Lorsque Jean-Marc Borello crée Groupe SOS, il y a 35 ans, c’est dans le but de venir en aide à ceux « dont personne ne voulait ». Aujourd’hui l’entreprise, qui a bâti son activité autour de la lutte contre toutes les formes d’exclusion, emploie 17 000 personnes et affiche un chiffre d’affaires de 850 millions d’euros. Preuve qu’engagement social et performance économique ne sont pas incompatibles. Pour son fondateur, ils seraient même devenus indissociables. Explications.

Décideurs. Lorsque vous avez créé Groupe SOS il y a trente-cinq ans, personne ne parlait économie sociale ; quelle était votre ambition ?

Jean-Marc Borello. À l’époque j’étais conseiller à la mission interministérielle de lutte contre la drogue et la toxicomanie. On faisait de très longues réunions pour débattre du problème sans que rien de concret n’en découle. Je me suis dit un jour que le temps de l’administration n’était pas celui de la vie et j’ai décidé de quitter ces fonctions pour créer SOS Drogues International, un centre de soin pour toxicomanes. Lorsque le VIH est arrivé, nous avons créé un dispositif de prise en charge, puis nous avons cherché à répondre aux différentes problématiques liées à ces populations -hébergement, insertion… - en étendant les solutions à l’ensemble des personnes en situation d’exclusion. Le groupe s’est développé ainsi, sans stratégie particulière, en fonction de besoins identifiés au fil du temps.

Avec une activité fondée sur la solidarité, votre entreprise ne cesse de croître et votre chiffre d’affaires atteint aujourd’hui 850 millions de chiffre d’affaires. Le capitalisme peut donc être performant et conscient ?

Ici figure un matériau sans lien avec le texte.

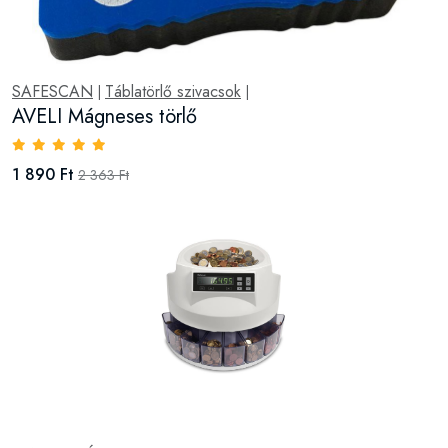
SAFESCAN
Táblatörlő szivacsok
|
|
AVELI Mágneses törlő
1 890 Ft
2 363 Ft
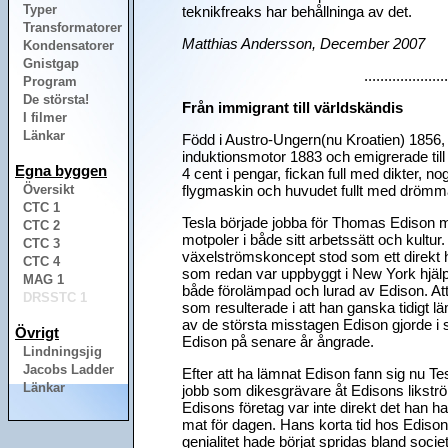
Typer
teknikfreaks har behållninga av det.
Transformatorer
Matthias Andersson, December 2007
Kondensatorer
Gnistgap
.....................
Program
De största!
Från immigrant till världskändis
I filmer
Länkar
Född i Austro-Ungern(nu Kroatien) 1856, 
induktionsmotor 1883 och emigrerade till
Egna byggen
4 cent i pengar, fickan full med dikter, n
Översikt
flygmaskin och huvudet fullt med drömma
CTC 1
Tesla började jobba för Thomas Edison m
CTC 2
motpoler i både sitt arbetssätt och kultur
CTC 3
växelströmskoncept stod som ett direkt
CTC 4
som redan var uppbyggt i New York hjälpe i
MAG 1
både förolämpad och lurad av Edison. Att
DRSSTC 1
som resulterade i att han ganska tidigt l
av de största misstagen Edison gjorde i s
Övrigt
Edison på senare år ångrade.
Lindningsjig
Jacobs Ladder
Efter att ha lämnat Edison fann sig nu T
Länkar
jobb som dikesgrävare åt Edisons likstr
Edisons företag var inte direkt det han h
mat för dagen. Hans korta tid hos Edison
genialitet hade börjat spridas bland soci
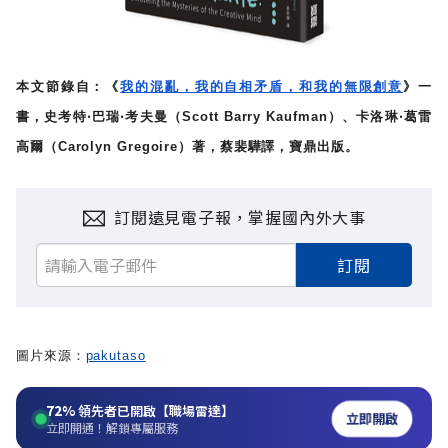
本文節錄自：《
我的混亂，我的自相矛盾，和我的無限創意
》一
書，史考特‧巴瑞‧考夫曼（Scott Barry Kaufman）、卡洛琳‧葛雷
高爾（Carolyn Gregoire）著，蔡裴驊譯，寶鼎出版。
訂閱遠見電子報，掌握國內外大事
訂閱
圖片來源：
pakutaso
72%
領先者已開啟【職場雷達】
立即開啟
立即開通！解鎖專屬服務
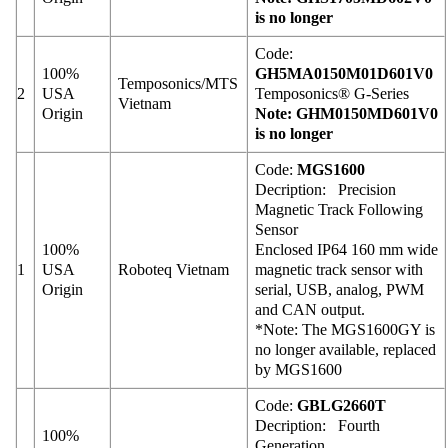
is no longer
Code:
100%
GH5MA0150M01D601V0
Temposonics/MTS
2
USA
Temposonics® G-Series
Vietnam
Origin
Note: GHM0150MD601V0
is no longer
Code:
MGS1600
Decription: Precision
Magnetic Track Following
Sensor
100%
Enclosed IP64 160 mm wide
1
USA
Roboteq Vietnam
magnetic track sensor with
Origin
serial, USB, analog, PWM
and CAN output.
*Note: The MGS1600GY is
no longer available, replaced
by MGS1600
Code:
GBLG2660T
Decription: Fourth
100%
Generation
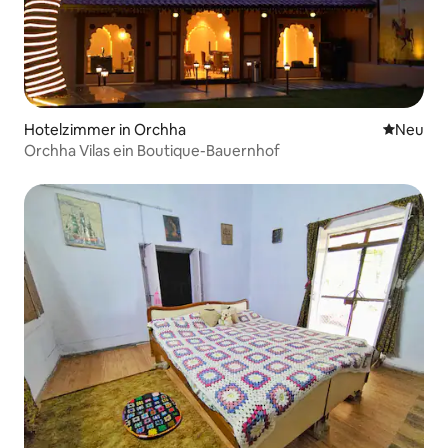
Hotelzimmer in Orchha
Neue Unt
Neu
Orchha Vilas ein Boutique-Bauernhof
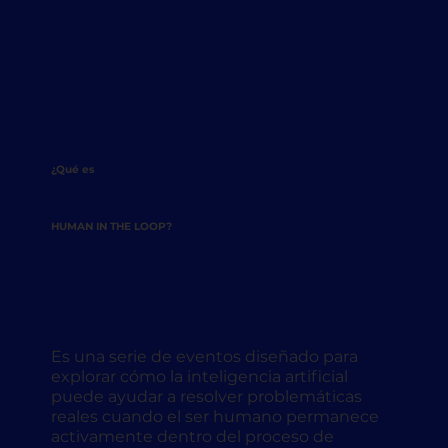
¿Qué es
HUMAN IN THE LOOP?
Es una serie de eventos diseñado para
explorar cómo la inteligencia artificial
puede ayudar a resolver problemáticas
reales cuando el ser humano permanece
activamente dentro del proceso de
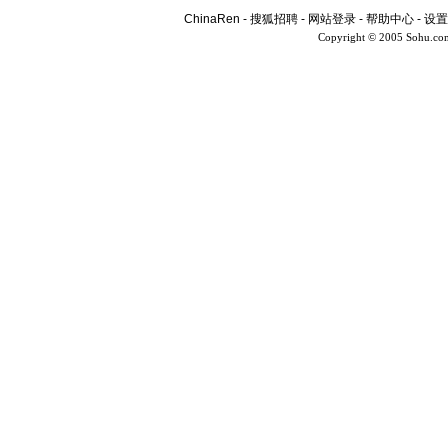
ChinaRen
-
搜狐招聘
-
网站登录
-
帮助中心
-
设置
Copyright © 2005 Sohu.co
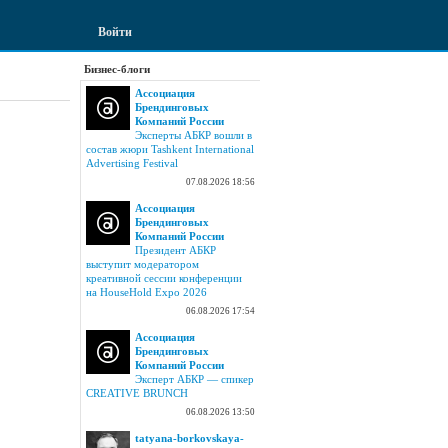
Войти
Бизнес-блоги
Ассоциация
Брендинговых
Компаний России
Эксперты АБКР вошли в
состав жюри Tashkent International
Advertising Festival
07.08.2026 18:56
Ассоциация
Брендинговых
Компаний России
Президент АБКР
выступит модератором
креативной сессии конференции
на HouseHold Expo 2026
06.08.2026 17:54
Ассоциация
Брендинговых
Компаний России
Эксперт АБКР — спикер
CREATIVE BRUNCH
06.08.2026 13:50
tatyana-borkovskaya-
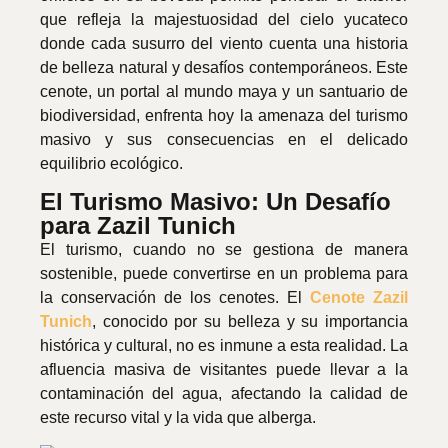
que refleja la majestuosidad del cielo yucateco
donde cada susurro del viento cuenta una historia
de belleza natural y desafíos contemporáneos. Este
cenote, un portal al mundo maya y un santuario de
biodiversidad, enfrenta hoy la amenaza del turismo
masivo y sus consecuencias en el delicado
equilibrio ecológico.
El Turismo Masivo: Un Desafío
para Zazil Tunich
El turismo, cuando no se gestiona de manera
sostenible, puede convertirse en un problema para
la conservación de los cenotes. El
Cenote Zazil
Tunich
, conocido por su belleza y su importancia
histórica y cultural, no es inmune a esta realidad. La
afluencia masiva de visitantes puede llevar a la
contaminación del agua, afectando la calidad de
este recurso vital y la vida que alberga.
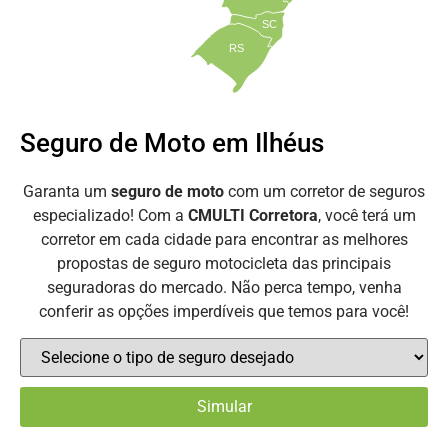
SC
RS
Seguro de Moto em Ilhéus
Garanta um
seguro de moto
com um corretor de seguros
especializado! Com a
CMULTI Corretora
, você terá um
corretor em cada cidade para encontrar as melhores
propostas de seguro motocicleta das principais
seguradoras do mercado. Não perca tempo, venha
conferir as opções imperdíveis que temos para você!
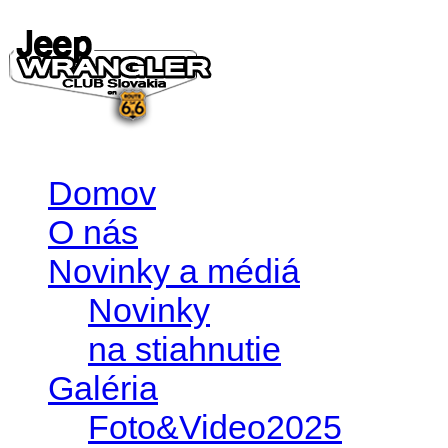
Domov
O nás
Novinky a médiá
Novinky
na stiahnutie
Galéria
Foto&Video2025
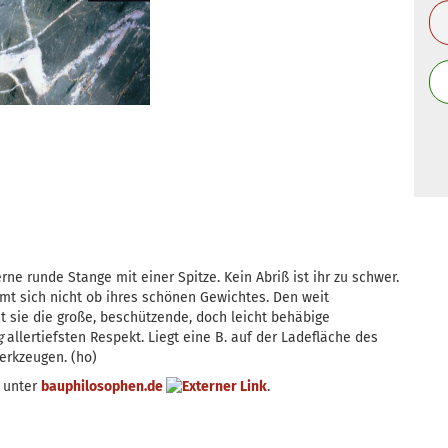
rne runde Stange mit einer Spitze. Kein Abriß ist ihr zu schwer.
ämt sich nicht ob ihres schönen Gewichtes. Den weit
t sie die große, beschützende, doch leicht behäbige
g
allertiefsten Respekt. Liegt eine B. auf der Ladefläche des
erkzeugen. (ho)
e unter
bauphilosophen.de
.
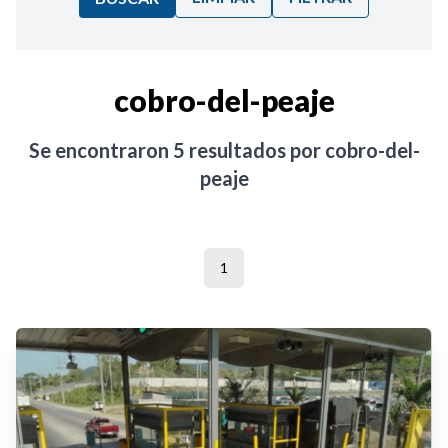
Ordenar por:
cobro-del-peaje
Noticias
Se encontraron
5
resultados por
cobro-del-
peaje
1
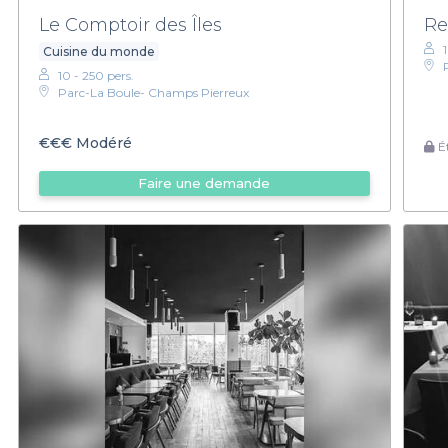
Le Comptoir des Îles
Re
Cuisine du monde
10 - 250 pers.
Parc-La Boule- Champs Pierreux
€€€
Modéré
Ét
Faire une demande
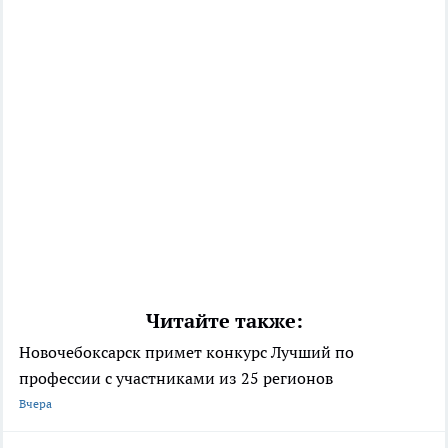
Читайте также:
Новочебоксарск примет конкурс Лучший по
профессии с участниками из 25 регионов
Вчера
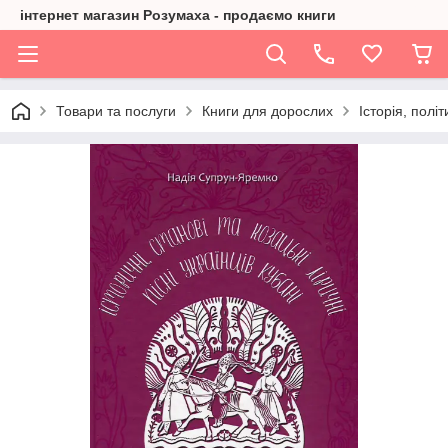
інтернет магазин Розумаха - продаємо книги
Товари та послуги
Книги для дорослих
Історія, політ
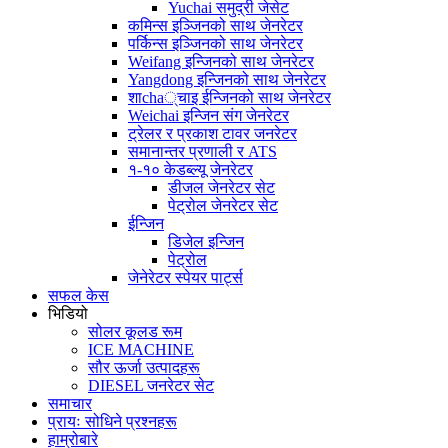
Yuchai समुद्री जेसेट
कमिन्स इञ्जिनको साथ जेनरेटर
पर्किन्स इञ्जिनको साथ जेनरेटर
Weifang इन्जिनको साथ जेनरेटर
Yangdong इन्जिनको साथ जेनरेटर
शाcha्चाइ ईन्जिनको साथ जेनरेटर
Weichai इन्जिन संग जेनरेटर
ट्रेलर र प्रकाश टावर जनरेटर
समानान्तर प्रणाली र ATS
१-१० केडब्ल्यू जेनरेटर
डीजल जेनरेटर सेट
पेट्रोल जेनरेटर सेट
ईन्जिन
डिजेल इन्जिन
पेट्रोल
जेनेरेटर स्पेयर पार्ट्स
सफल केस
भिडियो
सोलर कूलड रूम
ICE MACHINE
सौर ऊर्जा उत्पादहरू
DIESEL जनरेटर सेट
समाचार
प्रायः सोधिने प्रश्नहरू
हाम्रोबारे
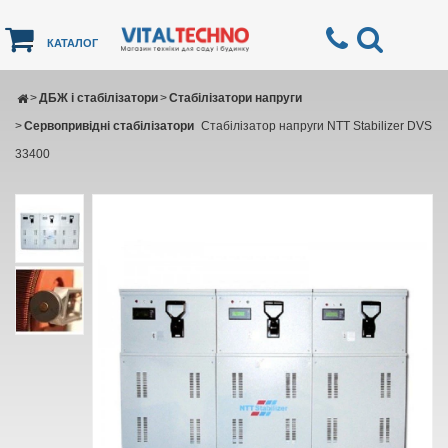
КАТАЛОГ
>
ДБЖ і стабілізатори
>
Стабілізатори напруги
>
Сервопривідні стабілізатори
Cтабілізатор напруги NTT Stabilizer DVS
33400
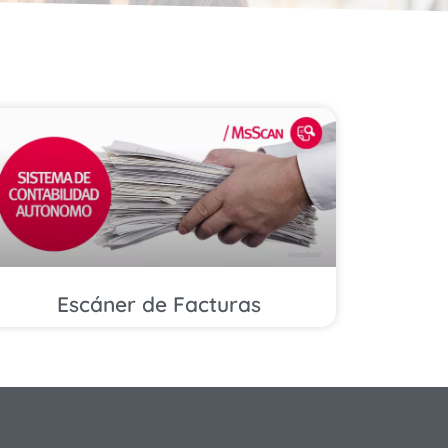
Escáner de Facturas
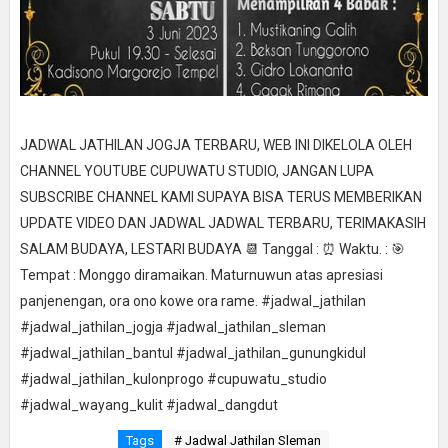
JADWAL JATHILAN JOGJA TERBARU, WEB INI DIKELOLA OLEH
CHANNEL YOUTUBE CUPUWATU STUDIO, JANGAN LUPA
SUBSCRIBE CHANNEL KAMI SUPAYA BISA TERUS MEMBERIKAN
UPDATE VIDEO DAN JADWAL JADWAL TERBARU, TERIMAKASIH
SALAM BUDAYA, LESTARI BUDAYA 📆 Tanggal : ⏰ Waktu. : 🎯
Tempat : Monggo diramaikan. Maturnuwun atas apresiasi
panjenengan, ora ono kowe ora rame. #jadwal_jathilan
#jadwal_jathilan_jogja #jadwal_jathilan_sleman
#jadwal_jathilan_bantul #jadwal_jathilan_gunungkidul
#jadwal_jathilan_kulonprogo #cupuwatu_studio
#jadwal_wayang_kulit #jadwal_dangdut
Tags
# Jadwal Jathilan Sleman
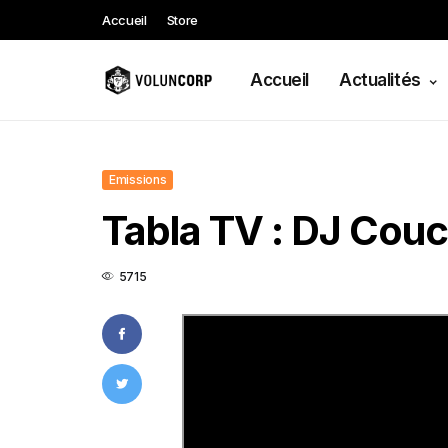
Accueil
Store
Accueil
Actualités
Emissions
Tabla TV : DJ Couc
5715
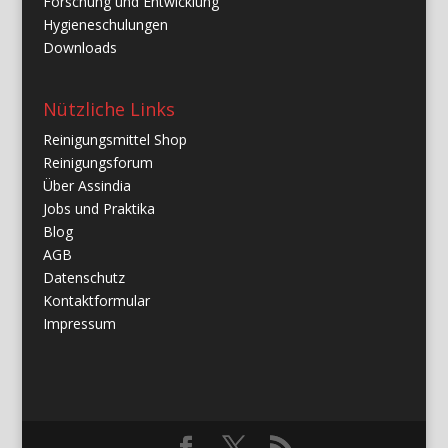
Forschung und Entwicklung
Hygieneschulungen
Downloads
Nützliche Links
Reinigungsmittel Shop
Reinigungsforum
Über Assindia
Jobs und Praktika
Blog
AGB
Datenschutz
Kontaktformular
Impressum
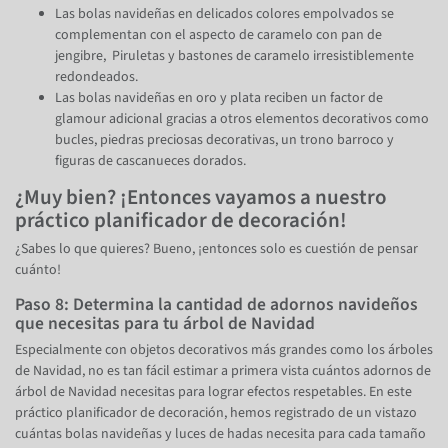
Las bolas navideñas en delicados colores empolvados se
complementan con el aspecto de caramelo con pan de
jengibre, Piruletas y bastones de caramelo irresistiblemente
redondeados.
Las bolas navideñas en oro y plata reciben un factor de
glamour adicional gracias a otros elementos decorativos como
bucles, piedras preciosas decorativas, un trono barroco y
figuras de cascanueces dorados.
¿Muy bien? ¡Entonces vayamos a nuestro
práctico planificador de decoración!
¿Sabes lo que quieres? Bueno, ¡entonces solo es cuestión de pensar
cuánto!
Paso 8: Determina la cantidad de adornos navideños
que necesitas para tu árbol de Navidad
Especialmente con objetos decorativos más grandes como los árboles
de Navidad, no es tan fácil estimar a primera vista cuántos adornos de
árbol de Navidad necesitas para lograr efectos respetables. En este
práctico planificador de decoración, hemos registrado de un vistazo
cuántas bolas navideñas y luces de hadas necesita para cada tamaño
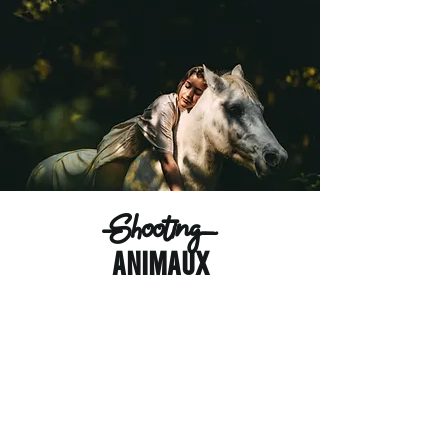
Shooting
animaux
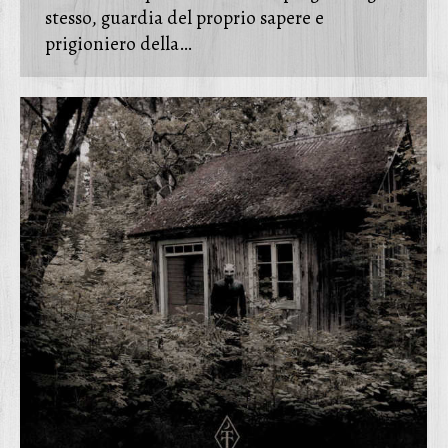
stesso, guardia del proprio sapere e
prigioniero della…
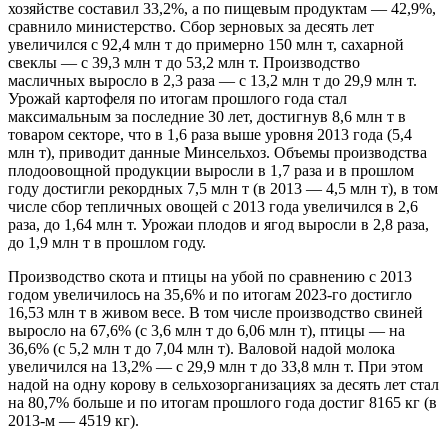
хозяйстве составил 33,2%, а по пищевым продуктам — 42,9%,
сравнило министерство. Сбор зерновых за десять лет
увеличился с 92,4 млн т до примерно 150 млн т, сахарной
свеклы — с 39,3 млн т до 53,2 млн т. Производство
масличных выросло в 2,3 раза — с 13,2 млн т до 29,9 млн т.
Урожай картофеля по итогам прошлого года стал
максимальным за последние 30 лет, достигнув 8,6 млн т в
товаром секторе, что в 1,6 раза выше уровня 2013 года (5,4
млн т), приводит данные Минсельхоз. Объемы производства
плодоовощной продукции выросли в 1,7 раза и в прошлом
году достигли рекордных 7,5 млн т (в 2013 — 4,5 млн т), в том
числе сбор тепличных овощей с 2013 года увеличился в 2,6
раза, до 1,64 млн т. Урожаи плодов и ягод выросли в 2,8 раза,
до 1,9 млн т в прошлом году.
Производство скота и птицы на убой по сравнению с 2013
годом увеличилось на 35,6% и по итогам 2023-го достигло
16,53 млн т в живом весе. В том числе производство свиней
выросло на 67,6% (с 3,6 млн т до 6,06 млн т), птицы — на
36,6% (с 5,2 млн т до 7,04 млн т). Валовой надой молока
увеличился на 13,2% — с 29,9 млн т до 33,8 млн т. При этом
надой на одну корову в сельхозорганизациях за десять лет стал
на 80,7% больше и по итогам прошлого года достиг 8165 кг (в
2013-м — 4519 кг).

Nous en sommes la preuve. Notre business model s’est bâti sur l’idée que, pour lutter efficacement contre les différentes formes d’exclusion, on ne pouvait dépendre des politiques publiques. Pour sécuriser notre activité nous avons donc décidé de proposer des services (hôpitaux, crèches, Ehpad, formation…) à tous, tout en les rendant accessibles aux exclus. Aujourd’hui nous sommes un acteur économique classique, avec des concurrents et, donc, une obligation de performance et d’innovation.  Nous ne sommes pas dans un univers de Bisounours ; simplement, n’ayant pas d’actionnaires et donc, pas de dividendes à verser, les gains réalisés nous permettent d’offrir des prestations gratuites à ceux qui en ont besoin.

Avez-vous l’impression que cette approche consciente et morale du capitalisme progresse chez les dirigeants d’entreprise ?

Il est certain que le secteur du non-profit connaît une forte croissance : de plus en plus de créateurs de start-up l’investissent parce qu’il est porteur de sens, que sa raison d’être est clairement identifiée et parce que beaucoup ont compris que l’entreprise, quelle que soit son secteur d’activité, se doit d’évoluer vers des pratiques socialement responsables. Celles qui s’y refuseront s’exposeront à des sanctions de la part de leurs clients – avec le risque d’appels à boycotts – mais aussi de leurs salariés – de plus en plus de talents étant en quête de sens à donner à leur activité professionnelle – et même de certains investisseurs, de plus en plus de fonds faisant de la raison d’être des entreprises un critère d’investissement. 

Vous voyez donc dans cette prise de conscience montante un levier de croissance ?

Un levier de croissance sans aucun doute – si la rentabilité à court terme est le moteur de l’entreprise, celle-ci est condamnée à long terme - mais aussi une chance de réconcilier les Français avec les entreprises en leur montrant que celles-ci n’ont pas pour seule mission de s’enrichir et d’enrichir leurs actionnaires. Les entreprises doivent s’interroger sur leur raison d’être, sur le sens de leur activité et sur l’impact de celle-ci. C’est devenu un impératif que de plus en plus de dirigeants comprennent.

Quel doit être le rôle du politique selon vous ?

Il doit être incitatif. La loi Pacte va rendre les choses possibles et non obligatoires, ce qui, selon moi, est la bonne formule. Le recours au name & shame m’apparaît en outre comme un bon levier pour amener les entreprises à agir puisqu’il a un impact direct sur leur réputation.